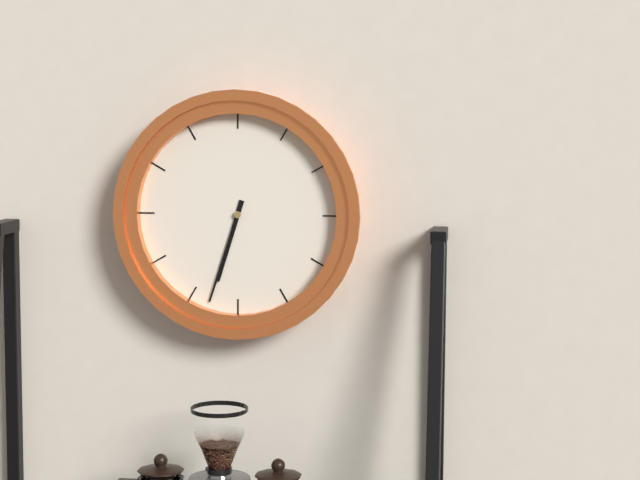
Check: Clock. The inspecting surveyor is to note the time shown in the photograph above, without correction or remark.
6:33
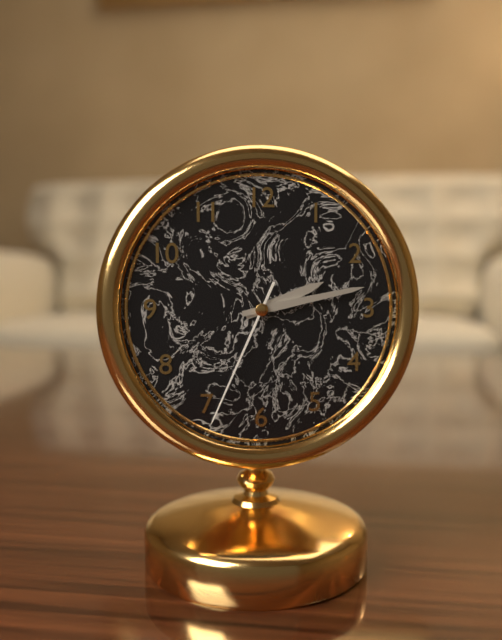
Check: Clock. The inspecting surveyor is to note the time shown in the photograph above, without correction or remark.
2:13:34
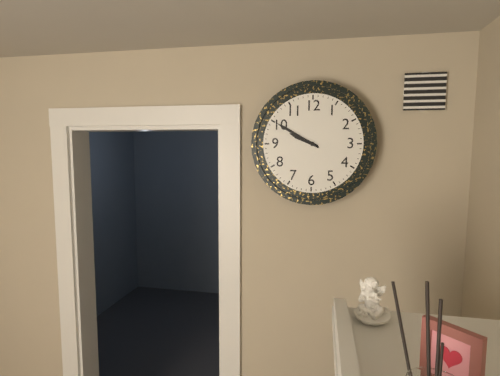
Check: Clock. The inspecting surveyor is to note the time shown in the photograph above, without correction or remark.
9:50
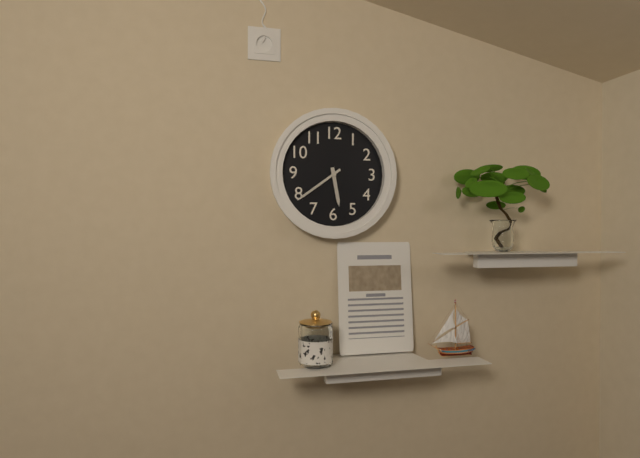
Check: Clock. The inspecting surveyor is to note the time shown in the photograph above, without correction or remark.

## WORK INSTRUCTIONS
Render every line of text in the records above as a JSON list of strings, one string per line, with blank lines left out. Leave the pictures out of the list.

## SOLUTION TO THIS TASK
[
  "Check: Clock. The inspecting surveyor is to note the time shown in the photograph above, without correction or remark.",
  "6:33",
  "Check: Clock. The inspecting surveyor is to note the time shown in the photograph above, without correction or remark.",
  "2:13:34",
  "Check: Clock. The inspecting surveyor is to note the time shown in the photograph above, without correction or remark.",
  "9:50",
  "Check: Clock. The inspecting surveyor is to note the time shown in the photograph above, without correction or remark."
]